After a bit of digging, it would seem the segfault happens sometimes when calling the function on line 923 of openerp-server/openerp/tools/convert.py

We will skip this step for now by generating the pypy database with our python2 virtualenv

$ dropdb pypy
$ deactivate

$ createdb pypy
$ source python2-openerp/bin/activate

$ ./openerp-server/openerp-server -d pypy --addons-path=./openerp-web/addons/ --stop-after-init

$ deactivate

$ source pypy-openerp/bin/activate
$ ./openerp-server/openerp-server -d pypy --addons-path=./openerp-web/addons/

And there you have it! OpenERP running under pypy with the help of psycopg2cffi!

But wait…

… there’s more!

Edit: The following issue has been fixed in upstream psycopg2cffi.

Everything seems to be all well and good, besides the segfaulting when loading some models.

Let’s try creating a french database, forcing unicode into the enviroment. OpenERP is notorious for not handling unicode, afterall.

Logging out and selecting manage databases, we create a new database with a default language other than English.

Screenshot from 2014-04-24 22:12:55

2014-04-25 02:10:07,804 20716 INFO None openerp.service.db: Create database `new`.
2014-04-25 02:10:09,565 20716 ERROR None openerp.service.db: CREATE DATABASE failed:
Traceback (most recent call last):
 File "openerp-server/openerp/service/db.py", line 33, in _initialize_db
 with closing(db.cursor()) as cr:
 File "openerp-server/openerp/sql_db.py", line 585, in cursor
 return Cursor(self.__pool, self.dbname, serialized=serialized)
 File "openerp-server/openerp/sql_db.py", line 216, in __init__
 self._cnx = pool.borrow(dsn(dbname))
 File "openerp-server/openerp/sql_db.py", line 478, in _locked
 return fun(self, *args, **kwargs)
 File "openerp-server/openerp/sql_db.py", line 541, in borrow
 result = psycopg2.connect(dsn=dsn, connection_factory=PsycoConnection)
 File "pypy-openerp/site-packages/psycopg2cffi/__init__.py", line 109, in connect
 conn = _connect(dsn, connection_factory=connection_factory, async=async)
 File "pypy-openerp/site-packages/psycopg2cffi/_impl/connection.py", line 873, in _connect
 return connection_factory(dsn)
 File "pypy-openerp/site-packages/psycopg2cffi/_impl/connection.py", line 130, in __init__
 self._connect_sync()
 File "pypy-openerp/site-packages/psycopg2cffi/_impl/connection.py", line 135, in _connect_sync
 self._pgconn = libpq.PQconnectdb(self.dsn)
TypeError: initializer for ctype 'char *' must be a str or list or tuple, not unicode

This is a new error for me. It would seem the cffi declaration for libpq.PQconnectdb did not consider unicode strings (wchar *).

Take away

Switching to pypy was not too complicated thanks to the existance to psycopg2cffi and psycopg2cffi-compat.

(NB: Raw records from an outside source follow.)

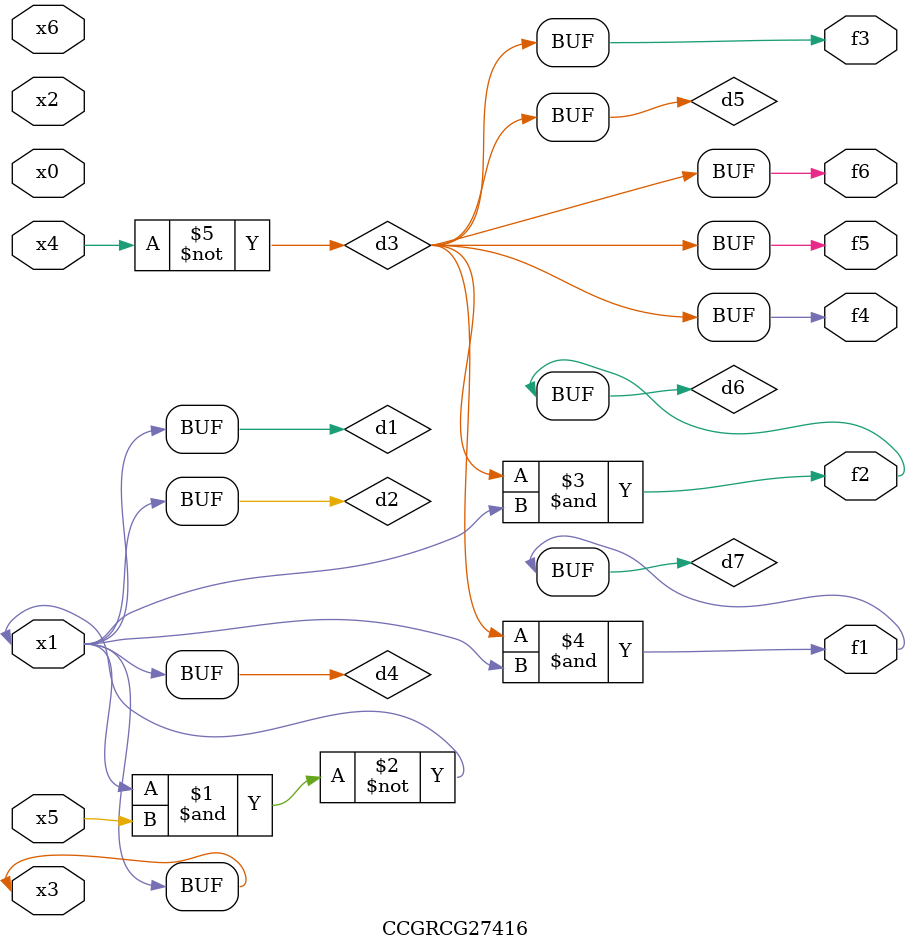
<source format=v>
module CCGRCG27416(
	input x0, x1, x2, x3, x4, x5, x6,
	output f1, f2, f3, f4, f5, f6
);

	wire d1, d2, d3, d4, d5, d6, d7;

	buf (d1, x1, x3);
	nand (d2, x1, x5);
	not (d3, x4);
	buf (d4, d1, d2);
	buf (d5, d3);
	and (d6, d3, d4);
	and (d7, d3, d4);
	assign f1 = d7;
	assign f2 = d6;
	assign f3 = d5;
	assign f4 = d5;
	assign f5 = d5;
	assign f6 = d5;
endmodule

</source>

Some legacy code needed to be copied over and this should serve as note to core developers to drop the psycopg1.cursor and use the DictCursor in the
psycopg.extras modules which implements a much better and faster algorithm.

Something went terribly wrong with xml loading in pypy causing segfaults. While I haven’t had the time to fully investigate, it would be beneficial to know the root cause to be able to fix either OpenERP, pypy or the other libraries used.

Finally, psycopg2cffi, while beautiful and fast, needs to patch unicode support for libpq.PQconnectdb.

Edit: Thank you to lopuhin who merged my fix to unicode support in psycopg2cffi.